Changes in Background Southeastern U.S. Aerosol Loading and Aerosol Optical Properties and Their Seasonality Based on 12 Years of Measurements at the NOAA/NASA Monitoring Sites at Appalachian State University

J.P. Sherman

Appalachian State University, Department of Physics and Astronomy, Boone, NC 28608; 724-664-9077, E-mail: shermanjp@appstate.edu

The southeastern U.S. is home to high summertime aerosol concentrations of biogenic secondary organic aerosol and sulfate aerosol and the summer haze may have contributed to a summer cooling effect during the 20^th century.  Appalachian State University (APP) in the high-elevation semi-rural town of Boone, NC (36.21⁰N, 81.69⁰W, 1080 m asl) is home to the only co-located NOAA Federated Aerosol Network (NOAA-FAN), NASA AERONET, and NASA MPLNET aerosol monitoring sites in the U.S., with continuous datasets extending back as far as 2009. Various portions of the aerosol datasets have been used in publications to (1) study the aerosol direct radiative effect; (2) study aerosol-precipitation interactions; (3) validate MODIS satellite retrievals over Southern Appalachian Mountains; (4) study new particle formation in the eastern U.S.; and (5) examine the annual, weekly, and diurnal aerosol optical properties (AOP) cycles at APP and other North American continental NOAA-FAN sites. The NOAA-FAN dataset at APP has also been used in global studies of particle water uptake effects on AOPs and long-term global AOP trends.

(Data extracted from a collection)
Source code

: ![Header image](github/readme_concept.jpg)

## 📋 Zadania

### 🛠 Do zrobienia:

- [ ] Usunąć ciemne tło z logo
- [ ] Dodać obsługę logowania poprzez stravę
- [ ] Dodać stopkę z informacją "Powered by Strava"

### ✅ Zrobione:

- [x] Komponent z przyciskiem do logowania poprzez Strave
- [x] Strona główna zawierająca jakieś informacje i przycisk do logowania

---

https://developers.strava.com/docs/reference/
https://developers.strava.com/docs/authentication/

- **TASKS TO PERFORM**
**a.** According to the abstract on southeastern U.S. aerosol, how far back do the continuous datasets at Appalachian State University extend?
**b.** Decide whether each statement agrees with the abstract on southeastern U.S. aerosol: (i) Appalachian State University sits at 1080 m above sea level. (ii) Data from the site has been used to validate MODIS satellite retrievals over the Southern Appalachian Mountains. (iii) The summer haze may have contributed to a summer warming effect.
**c.** Extend the abstract on southeastern U.S. aerosol from where it stops.

- **RESPONSES**
**a.** As far back as 2009.

**b.**
(i) Yes: "1080 m asl"
(ii) Yes: "validate MODIS satellite retrievals over Southern Appalachian Mountains"
(iii) No: "the summer haze may have contributed to a summer cooling effect"

**c.**
This presentation outlines how aerosol loading and AOPs have changed at APP since 2009 by examining features of their probability distributions. Aerosol visible light scattering and absorption coefficients (σ_sp and σ_ap) and aerosol optical depth (AOD) decreased significantly up until 2016, with little overall changes since then.  Similar changes in σ_sp and σ_ap have led to minimal changes in single-scattering albedo. While scattering Angstrom exponent (SAE) has demonstrated only very modest changes, the decreases in aerosol loading up until 2016 were accompanied by increases in aerosol hemispheric backscattering fraction (b). Since SAE is sensitive to the relative contributions of coarse and fine-mode aerosols while b is sensitive to accumulation mode aerosol (~100-300nm diameters), this indicates a potential shift toward smaller-diameter accumulation mode particles up until 2016. The above-stated changes in aerosol loading and AOPs are common to both summer and winter and to all quartiles in the probability distributions. A few exceptions include increased summer 2021 variability due to wildfire smoke and decreased loading during the summer 2020 COVID lockdown.

Figure 1. Boxplot of summer aerosol light scattering coefficient at 550nm at APP. The top and bottom whiskers extend to 95^th and 5^th percentiles. The whisker is 50^th percentile and the dot is the mean. The box top and bottom represent 75^th and 25^th percentiles. The ‘ALL’ box is for the entire dataset (all summers).